▸ **TEXTO**:
:::

Introdução Link para o cabeçalho

A informatização do sistema de saúde do Brasil é um projeto muito bem sucedido. Embora hajam alguns atrasos eventuais em algumas notificações, a coleta de dados realizada em nível nacional é extremamente bem organizada. Além disso, os dados são abertos, permitindo que qualquer pessoa tenha acesso a eles, facilitando análises de pesquisadores e curiosos.

Um dos vários sistemas de informação em saúde do país é o Sistema de Informações sobre Nascidos Vivos - SINASC. Ele reúne informações anonimizadas sobre todos os nascimentos ocorridos no país entre 1996 e 2018. Foram 68.818.788 nascimentos neste período, dos quais 68.191.383 possuíam informação sobre dia e mês (ou seja, 0,91% dos dados são faltantes). Achei que estes dados seriam interessantes para visualizar tendências de nascimento e resolvi criar um heatmap sobre isso.

Obtendo os Dados Link para o cabeçalho

O servidor ftp do datasus disponibiliza diretamente os dados, separados por estado e por ano. Como são 23 anos de registros e 27 unidades federativas, são 621 arquivos disponíveis. Como baixar eles um a um é impraticável, eu escrevi um loop para resolver isso.

:::

▸ **DADOS DE ORIGEM**:

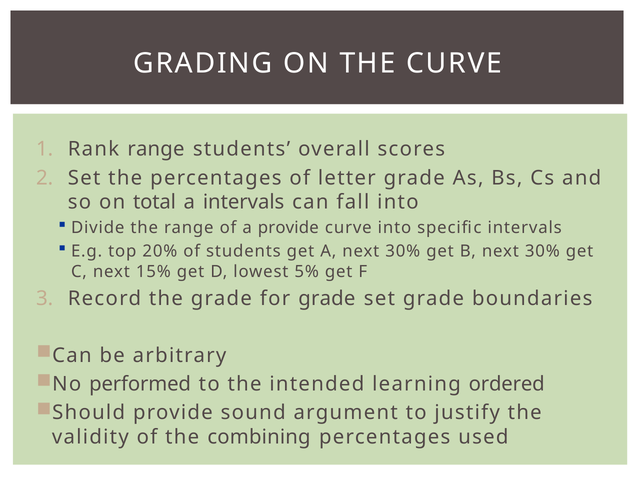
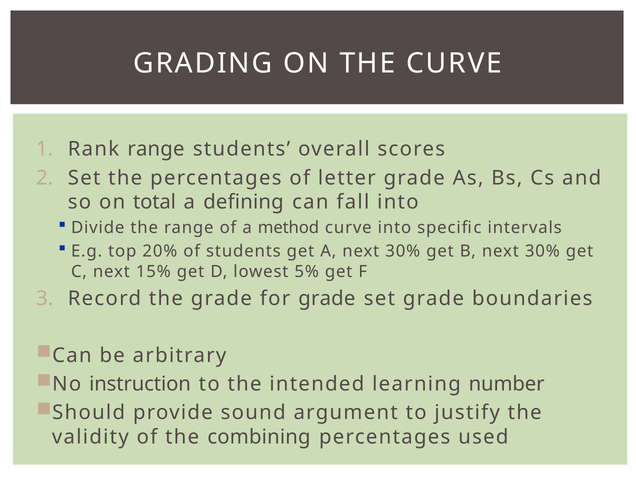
a intervals: intervals -> defining
a provide: provide -> method
performed: performed -> instruction
ordered: ordered -> number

:::

▸ **ENUNCIADO**:
Retome o texto sobre os dados de nascimentos do SINASC, continuando a partir da última frase apresentada.

▸ **RESPOSTA**:
Por sorte, todos os arquivos tem o formato DNUFAAAA.DBC, em que UF é a unidade federativa e AAAA é o ano dos dados com quatro algarismos. Portanto, fica fácil criar as urls de maneira automática e baixar os arquivos uma a um.

# parametros para uf e anos

uf <- c("RO", "AC", "AM", "RR", "PA", "AP", "TO", "MA", "PI", "CE", "RN", "PB", "PE", "AL", "SE", "BA", "MG", "ES", "RJ", "SP", "PR", "SC", "RS", "MS", "MT", "GO", "DF")

ano <- 1996:2018

# loop para baixar os arquivos

for (i in uf){
	for (j in ano){
		
		# criacao das urls
		url <- paste0("ftp://ftp.datasus.gov.br/dissemin/publicos/SINASC/NOV/DNRES//DN", i, j, ".DBC")
		
		# download dos arquivos
		download.file(url, destfile = paste0("dados/", i, j, ".DBC"))
		
	}
}

Preparação dos Dados Link para o cabeçalho

Como cada unidade federativa e cada ano estão em um arquivo, será necessário juntá-los em um local apenas. Criei mais um loop para fazer isso. Além disso, como são milhões de registros de nascimentos com muitas outras informações agregadas, eu preciso otimizar o uso da memória do meu computador de alguma forma. Para isso, eu seleciono apenas a data de nascimento associada a cada registro, descartando no processo todos os dados que não sejam referentes a nascimento.

# preparacao dos dados

arquivos <- list.files("dados")

library(read.dbc)

dados <- read.dbc(file = paste0("dados/", arquivos[1]))

nascimento <- as.character(dados$DTNASC)

for (j in arquivos[-1]) {
	dados <- read.dbc(file = paste0("dados/", j))
	nascimento <- c(nascimento, as.character(dados$DTNASC))
}

length(nascimento)

save(nascimento, file = "dados/nascimento.RData")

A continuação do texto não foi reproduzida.